Saudi Arabia nudges yields down in $3.5bn sukuk sale

Saudi Arabia nudges yields down in $3.5bn sukuk sale

DUBAI: Saudi Arabia’s Finance Ministry pushed yields down slightly in its second monthly sale of domestic Islamic bonds on Tuesday, a sign of healthy appetite for the debt as Riyadh covers a budget deficit caused by low oil prices.
Riyadh auctioned SR13 billion ($3.5 billion) of local currency sukuk, with the offer 295 percent subscribed. It sold SR2.1 billion of five-year, SR7.7 billion of seven-year and SR3.2 billion of 10-year sukuk, the ministry said.
The size of the issue was down slightly from the government’s first monthly offer in July, when it sold SR17 billion and attracted 51 billion of bids.
However, while the ministry did not disclose the pricing of its sales, bankers said the latest auction saw the five-year sukuk priced at a profit rate of 2.7 percent, the seven-year at 3.2 percent and the 10-year at 3.5 percent.
That was down from rates of 2.95 percent, 3.25 percent and 3.55 percent in July’s sale.
“Good demand pushed down the yields a bit,” one Saudi banker said.

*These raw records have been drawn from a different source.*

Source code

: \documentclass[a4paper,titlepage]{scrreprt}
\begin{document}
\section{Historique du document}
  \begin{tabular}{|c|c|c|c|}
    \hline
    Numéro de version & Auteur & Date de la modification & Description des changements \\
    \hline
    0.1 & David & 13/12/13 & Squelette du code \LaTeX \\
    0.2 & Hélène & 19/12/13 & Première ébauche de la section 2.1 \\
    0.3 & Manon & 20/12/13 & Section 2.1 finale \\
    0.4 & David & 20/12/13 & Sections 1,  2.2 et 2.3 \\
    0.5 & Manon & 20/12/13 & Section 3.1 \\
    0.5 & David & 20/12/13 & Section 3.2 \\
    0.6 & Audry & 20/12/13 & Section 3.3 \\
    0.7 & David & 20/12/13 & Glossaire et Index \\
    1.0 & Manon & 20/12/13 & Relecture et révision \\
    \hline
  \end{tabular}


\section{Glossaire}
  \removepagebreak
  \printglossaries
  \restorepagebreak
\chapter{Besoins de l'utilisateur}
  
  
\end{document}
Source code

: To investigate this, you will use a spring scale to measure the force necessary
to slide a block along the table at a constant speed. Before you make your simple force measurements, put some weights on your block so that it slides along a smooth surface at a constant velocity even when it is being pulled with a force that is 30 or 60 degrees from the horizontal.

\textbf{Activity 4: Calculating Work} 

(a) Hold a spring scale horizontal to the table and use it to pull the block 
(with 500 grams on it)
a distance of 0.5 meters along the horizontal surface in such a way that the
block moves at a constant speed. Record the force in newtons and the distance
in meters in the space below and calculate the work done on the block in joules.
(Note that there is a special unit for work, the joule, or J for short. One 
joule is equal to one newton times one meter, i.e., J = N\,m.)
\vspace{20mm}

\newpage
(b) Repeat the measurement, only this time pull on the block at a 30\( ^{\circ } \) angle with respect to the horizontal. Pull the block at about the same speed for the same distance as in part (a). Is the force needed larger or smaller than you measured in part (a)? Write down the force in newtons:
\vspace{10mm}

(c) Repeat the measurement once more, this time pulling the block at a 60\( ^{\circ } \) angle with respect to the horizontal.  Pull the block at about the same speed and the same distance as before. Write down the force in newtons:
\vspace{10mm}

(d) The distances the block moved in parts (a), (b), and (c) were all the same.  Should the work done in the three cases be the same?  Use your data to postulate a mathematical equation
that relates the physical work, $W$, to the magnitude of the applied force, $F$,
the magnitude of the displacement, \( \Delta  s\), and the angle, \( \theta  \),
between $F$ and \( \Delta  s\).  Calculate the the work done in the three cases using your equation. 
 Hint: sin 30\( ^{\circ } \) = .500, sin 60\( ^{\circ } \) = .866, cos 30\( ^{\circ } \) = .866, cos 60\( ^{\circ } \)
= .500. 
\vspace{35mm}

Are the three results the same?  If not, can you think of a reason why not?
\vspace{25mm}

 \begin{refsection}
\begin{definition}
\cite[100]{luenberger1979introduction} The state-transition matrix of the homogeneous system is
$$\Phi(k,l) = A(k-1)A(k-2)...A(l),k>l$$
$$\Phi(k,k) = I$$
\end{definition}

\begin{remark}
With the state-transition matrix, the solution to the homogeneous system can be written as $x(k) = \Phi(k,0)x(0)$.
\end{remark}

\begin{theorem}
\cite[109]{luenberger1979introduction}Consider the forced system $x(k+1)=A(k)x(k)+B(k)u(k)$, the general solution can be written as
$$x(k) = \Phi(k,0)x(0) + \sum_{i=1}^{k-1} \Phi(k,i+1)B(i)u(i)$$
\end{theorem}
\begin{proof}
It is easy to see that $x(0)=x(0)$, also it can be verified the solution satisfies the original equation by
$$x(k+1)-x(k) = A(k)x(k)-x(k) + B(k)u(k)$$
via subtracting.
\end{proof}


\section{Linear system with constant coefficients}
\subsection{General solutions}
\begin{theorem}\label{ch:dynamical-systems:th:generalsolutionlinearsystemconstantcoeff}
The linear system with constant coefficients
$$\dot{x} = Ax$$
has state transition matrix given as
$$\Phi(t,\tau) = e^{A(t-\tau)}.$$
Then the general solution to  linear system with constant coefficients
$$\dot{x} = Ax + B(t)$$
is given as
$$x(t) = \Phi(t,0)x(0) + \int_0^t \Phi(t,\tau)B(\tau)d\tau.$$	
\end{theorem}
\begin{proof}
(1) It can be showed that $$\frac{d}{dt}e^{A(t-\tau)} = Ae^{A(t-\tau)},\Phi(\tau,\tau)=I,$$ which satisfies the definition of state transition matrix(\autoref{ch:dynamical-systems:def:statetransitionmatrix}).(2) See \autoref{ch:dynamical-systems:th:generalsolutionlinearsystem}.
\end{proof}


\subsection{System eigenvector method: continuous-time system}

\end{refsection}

Tight banking system liquidity forced Riyadh to suspend domestic sales of conventional bonds in late 2016, but a modest rebound in oil prices has now strengthened state finances, allowing the government to pay more of its bills to the private sector and leaving banks with more money to buy sukuk.
Increasing familiarity with the sukuk may have contributed to the drop in yields.
The ministry qualified 13 Saudi banks to buy its sukuk issues in the primary market but hopes other institutional and professional investors will eventually buy in the secondary market.
Also, yields on Riyadh’s internationally issued US dollar sukuk have come down by about 12 to 15 basis points since the last domestic sale, partly because of fading expectations of more US interest rate hikes this year.
Mohieddine Kronfol, chief investment officer for global sukuk and Middle East fixed income at Franklin Templeton Investments, said the way in which domestic and international Saudi yields were linked was a positive sign for Riyadh’s effort to develop a healthy debt market.
“Similar to the sukuk issued in July, we can continue to see consistency between Saudi riyal and US dollar-denominated issues, which is a giant leap forward for the country’s domestic capital markets,” he said.